Here is another example that shows that testing is useful. I had implemented the type-juggling from Integer- to String-value and written some tests for this. All the tests succeeded on my machine so I could commit. I was surprised when I got a mail about a failing build. If you look at the page then you will notice that the check passed for i686-linux, but failed for i686-darwin. The tests that fail have in common that they handle a non-empty string that does not start with a number. Thus my code applied string-to-int to an empty string. This strategy is implemented in C and calls strtol. It turns out that the result of this function is not the same for both platforms if the input is an empty-string. I am not a C-expert, but i686-darwin seems to give an error and i686-linux does not do this. The problem is solved and tests are added to the Stratego-libraries for this. But it might be useful to know for others.
These implementation details might be interesting for some, others prefer an update.

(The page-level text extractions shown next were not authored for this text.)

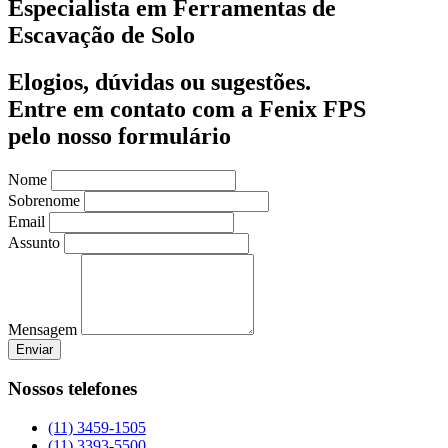
Especialista em Ferramentas de
Escavação de Solo
Elogios, dúvidas ou sugestões.
Entre em contato com a Fenix FPS
pelo nosso formulário
Nome
Sobrenome
Email
Assunto
Mensagem
Enviar
Nossos telefones
(11) 3459-1505
(11) 3393-5500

So what has been added to PHP-SAT? It is now possible to include files in a simple way. This means that all files are included without looking at the context. They can only be included if the file names are coded in Strings, so no concatenation. They should also be on the include-path. But this is the same for PHP.

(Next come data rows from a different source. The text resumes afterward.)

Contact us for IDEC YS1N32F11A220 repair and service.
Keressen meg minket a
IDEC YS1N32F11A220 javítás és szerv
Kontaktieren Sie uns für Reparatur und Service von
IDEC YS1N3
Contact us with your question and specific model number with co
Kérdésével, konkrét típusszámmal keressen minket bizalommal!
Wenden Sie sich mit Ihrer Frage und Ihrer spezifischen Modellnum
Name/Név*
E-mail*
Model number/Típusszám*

It is also possible to print the included files. All files are printed to a file with the same file name and a post-fix '.psat'. The bug patterns within PHP-SAT are also applied to the included files, so these are checked automatically.
I am currently improving the simple evaluation to be able to handle more complex file inclusion. It should also improve file-inclusion by having the normal semantics for include_- and require_once.
The last cool thing is that almost all calls to the stratego-xtc-library are gone. This means that we could make windows-builds soon!